A graduate of Morehouse College, Coles also earned a Masters of Public Affairs from Princeton University’s Woodrow Wilson School of Public and International Affairs. He then spent 28 years in the Foreign Service, retiring with the rank of Career Minister, and later served as Director of Howard University’s Ralph J. Bunche International Affairs Center and Morehouse College’s Andrew Young Center for International Affairs. The recipient of several prestigious awards including the James Madison Medal from Princeton University and the Morehouse College National Alumnus of the Year, Coles has also been a member or served on the board of numerous well-known organizations including the National Academy of Public Administration, the Council of Foreign Relations, and the UNESCO International Commission on the Gorée Memorial (Senegal). Mr. Coles looks forward to retiring to his home town of Atlanta, Georgia, where he will remain active in international affairs through his local Rotary Club, the university community, and through the completion of his term on the Board of the African Development Foundation, to which he was appointed by former President George W. Bush.

The Africare Board of Directors has retained the international search firm Heidrick & Struggles to fill the upcoming vacancy. Heidrick & Struggles has been in operation for more than 50 years, providing senior-level executive search and leadership consulting services, including talent management, board building, executive on-boarding and M&A effectiveness. Heidrick & Struggles leadership experts operate from principal business centers in North America, Latin America, Europe and Asia Pacific.

A new Africare president is expected to be named in the fall.
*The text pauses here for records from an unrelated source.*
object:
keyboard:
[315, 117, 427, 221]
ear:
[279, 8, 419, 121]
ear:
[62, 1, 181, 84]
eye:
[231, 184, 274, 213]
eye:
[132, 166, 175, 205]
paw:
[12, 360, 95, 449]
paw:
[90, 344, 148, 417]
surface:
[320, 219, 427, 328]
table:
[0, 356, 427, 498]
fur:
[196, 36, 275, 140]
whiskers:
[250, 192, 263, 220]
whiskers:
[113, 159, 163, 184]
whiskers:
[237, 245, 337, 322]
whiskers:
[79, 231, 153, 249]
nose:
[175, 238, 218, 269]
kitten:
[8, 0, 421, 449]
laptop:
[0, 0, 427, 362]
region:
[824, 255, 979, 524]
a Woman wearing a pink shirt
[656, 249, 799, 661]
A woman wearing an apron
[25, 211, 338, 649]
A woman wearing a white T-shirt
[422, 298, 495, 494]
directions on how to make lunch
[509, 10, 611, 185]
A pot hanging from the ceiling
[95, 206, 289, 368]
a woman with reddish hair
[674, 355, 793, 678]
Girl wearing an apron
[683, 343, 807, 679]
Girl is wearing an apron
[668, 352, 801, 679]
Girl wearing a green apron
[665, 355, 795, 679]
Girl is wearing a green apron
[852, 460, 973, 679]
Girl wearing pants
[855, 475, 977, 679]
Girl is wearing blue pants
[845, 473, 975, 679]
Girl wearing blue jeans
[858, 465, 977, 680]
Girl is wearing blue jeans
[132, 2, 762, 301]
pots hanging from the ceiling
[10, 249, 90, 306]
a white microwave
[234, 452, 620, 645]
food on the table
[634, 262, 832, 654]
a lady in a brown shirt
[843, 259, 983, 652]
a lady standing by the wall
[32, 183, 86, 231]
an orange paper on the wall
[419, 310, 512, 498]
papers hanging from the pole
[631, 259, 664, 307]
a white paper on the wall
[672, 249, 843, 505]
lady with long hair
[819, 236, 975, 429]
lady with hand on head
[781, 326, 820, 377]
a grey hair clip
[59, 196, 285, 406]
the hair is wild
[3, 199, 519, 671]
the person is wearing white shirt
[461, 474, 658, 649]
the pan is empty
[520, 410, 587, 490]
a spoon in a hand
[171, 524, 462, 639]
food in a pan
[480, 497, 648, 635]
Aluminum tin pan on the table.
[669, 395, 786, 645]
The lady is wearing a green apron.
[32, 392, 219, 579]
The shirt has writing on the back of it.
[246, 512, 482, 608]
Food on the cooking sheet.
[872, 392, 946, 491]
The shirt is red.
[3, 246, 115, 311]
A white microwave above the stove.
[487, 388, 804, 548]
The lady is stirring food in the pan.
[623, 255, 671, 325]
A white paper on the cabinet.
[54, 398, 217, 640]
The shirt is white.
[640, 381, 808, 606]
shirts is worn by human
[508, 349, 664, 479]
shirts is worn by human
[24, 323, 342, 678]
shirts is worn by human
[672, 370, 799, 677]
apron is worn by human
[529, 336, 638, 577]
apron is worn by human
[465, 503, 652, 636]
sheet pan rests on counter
Africare is a leading non-profit organization specializing in African development aid. It is also the oldest and largest African-American led organization in that field. Since its founding in 1970, Africare has delivered more than $760 million in assistance and support — over 2,500 projects and millions of beneficiaries —to 36 countries Africa-wide. Africare has its international headquarters in Washington, DC, with field offices currently in some 23 African countries.